I meant for this post to come out in the middle of the Rachel Dolezal debacle, but then Charleston happened and clouded my thoughts. It seemed self-indulgent to write about old news when we were all hurt and mad.
Charleston still weighs heavily upon my soul, but I think I might be able to articulate some ideas which have been rattling around my head. Ideas about race, privilege, color, and culture.
I’m multi-racial, the product of an American-born Filipino father and a half-Sicilian mother.
Mom identified as Sicilian, or more broadly, Italian. Growing up in Hawaii, my ethnic identity was fluid, malleable. While I was often called “white boy” growing up for speaking proper English, I was also nearly arrested in high school after being confused for a Puerto Rican kid named Lamont.
As an adult, I have been forced to wait in a DMV line for Spanish speakers, as my exotic, swarthy features apparently look to some people like I can’t possibly speak English.
Mainlanders often call me “Hawaiian”. I am not kanaka maoili, but kamaaina, born and bred in the tradewinds and rainbows. The Hawaiians have been treated horribly for the last 200 years, and I wouldn’t appropriate their cool without having claim to their ongoing suffering. That’s just not my bloodline. I’m okay with being called little-h hawaiian if that distinction is carefully made.
Black culture fits me—much of my politics and social ideas come from Black writers and thinkers. I grew up infused with Black music, but again, that simply isn’t who I am. I can appreciate and support Black people without pretending to be one.
I have no illusions that I am of White ancestry.
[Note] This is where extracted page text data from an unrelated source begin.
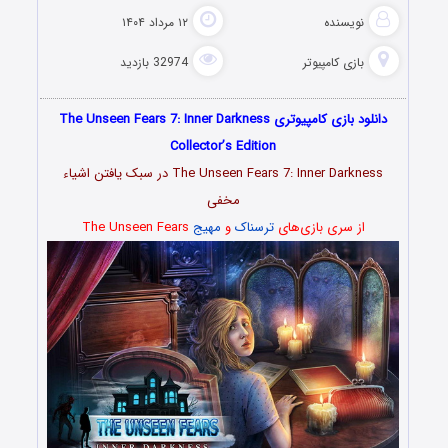
نویسنده
۱۲ مرداد ۱۴۰۴
بازی کامپیوتر
32974 بازدید
دانلود بازی کامپیوتری The Unseen Fears 7: Inner Darkness
Collector’s Edition
The Unseen Fears 7: Inner Darkness در سبک یافتن اشیاء
مخفی
از سری بازی‌های
ترسناک
و
مهیج
The Unseen Fears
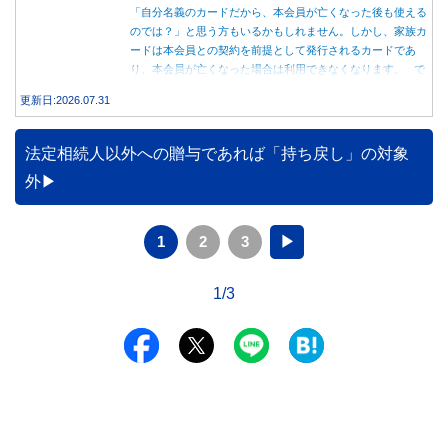
「自分名義のカードだから、本会員が亡くなった後も使える
のでは？」と思う方もいるかもしれません。しかし、家族カ
ードは本会員との契約を前提として発行されるカードであ
り、本会員が亡くなった場合は利用できなくなります。 で
は、父親が亡くなった後も母親が家族カードを使い続ける
更新日:2026.07.31
と、どのような問題があるのでしょうか。本記事では、家族
カードの仕組みや、本会員が亡くなった後の正しい対応、遺
族が行うべき手続きについて分かりやすく解説します。
法定相続人以外への贈与であれば「持ち戻し」の対象
外
1
2
3
▶
1/3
I affirm this. In fact, I don’t speak any Filipino languages, but I do speak Italian. And English. I’m working on Spanish, and eventually Portuguese. Given all that learning, the languages I speak will still be 100% European.
I was comfortable with “Asian” until about a year ago. Yes, I am Asian, but to most people, Asian means “Oriental”, which I am not. In British Commonwealth areas, Asian means Pakistani. My label should be for me, and if I’m honest, the label I’m most comfortable with, if I must use one, is Hispanic.
Many people use Hispanic and Latino interchangeably, and for most of the people to whom one of these labels is ascribed, the other is also correct. However, I don’t have Spanish blood.
I’m not transracial. I’m not claiming to be something I’m not. Hispanic means influenced by the culture and language of Spain, which the Philippine Archipelago surely fits—it was administered by Spain (with Mexican governors) for 400 years. The area my family name come from was not kept on as short a leash by the Spaniards. They were able to retain family names and much more of their pre-Columbian identity.
That being said, I am not a hybrid creature. I am a Filipino man and a Caucasian man.
I am both, and move through the boundaries of both identities fluidly. I will not “pick one”. It simply wouldn’t be honest. I will elaborate more on “codeswitching” or modifying manner of speech to match situations, some other time. Being in-between and nebulous let’s many cultures claim you, which allows them to let their guard down as if you were “one of them”.
I am proud of my family tree.
I want to honor every branch and twig, from Germans and Dutch who settled Harlem, to the Tennesseans who fought on both sides of the Civil War. If I am not in a crabby mood, but don’t have a solid 5 minutes to explain, I’ll say Hispanic.
Words are important. Words are nuanced and dense, they carry a weight disproportionate to their mass. Throughout history, words like “infidel”, “witch”, “Tutsi”, “Catholic”, “traitor”, and “queer”, among a multitude of others, have singled out people for heinous visitations of brutality, as we observed in Charleston.
Labels can be useful, as long as they aren’t reductionist and marginalizing.